The findings highlight the utility of integrating genomic traits and EWAS approaches for understanding the ecological basis of soil microbiome-soil health relationships. The strong association of community-weighted genome size with soil health ratings suggests that genome size is a key trait reflecting microbial adaptation to soil conditions. The contrasting responses of various bacterial taxa to tillage and other disturbances reveal complex interactions within the soil microbiome. The study's findings support the hypothesis that soil health is closely linked to microbial community composition and function, and that genomic traits can provide valuable insights into these relationships. The discrepancies observed between expected and observed correlations, such as those for coding density and CRISPR array abundance, underscore the need for further research to understand the complex interplay of factors influencing soil microbial communities. The results highlight the potential for using microbial community composition as a diagnostic tool to assess soil health and guide management practices aimed at improving soil health and function.

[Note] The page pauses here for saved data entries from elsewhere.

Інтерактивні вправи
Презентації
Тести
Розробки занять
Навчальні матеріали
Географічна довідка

This study demonstrates the value of combining genomic traits and EWAS to understand the ecological roles of bacteria in soil health. Community-weighted genome size emerged as the strongest predictor of overall soil health, and the results reveal complex relationships between microbial community composition, genome traits, and various soil properties. Future research should focus on validating these findings using shotgun metagenomics and investigating the functional mechanisms linking genome size and carbon cycling to soil health. The study provides a valuable framework for assessing the ecological attributes of soil bacteria, including unclassified taxa, contributing to a more comprehensive understanding of soil microbiome-soil health dynamics and informing sustainable agricultural management practices.

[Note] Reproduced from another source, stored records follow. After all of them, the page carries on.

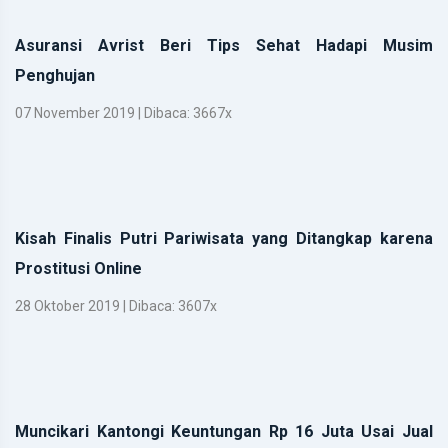
Asuransi Avrist Beri Tips Sehat Hadapi Musim
Penghujan
07 November 2019 | Dibaca: 3667x
Kisah Finalis Putri Pariwisata yang Ditangkap karena
Prostitusi Online
28 Oktober 2019 | Dibaca: 3607x
Muncikari Kantongi Keuntungan Rp 16 Juta Usai Jual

The study's reliance on inferred genomic traits from reference genomes and low phylogenetic resolution for many taxa could limit the accuracy of trait assignments. The EWAS analysis is dependent on the quality and availability of metadata from various studies, and biases inherent in the datasets used could influence the results. Furthermore, the study primarily focuses on correlational relationships; it doesn't directly establish causality between microbial community composition and soil health. The relatively large number of unclassified taxa, while highlighting the gap in our knowledge, may also limit the inferences we can draw about specific functional groups.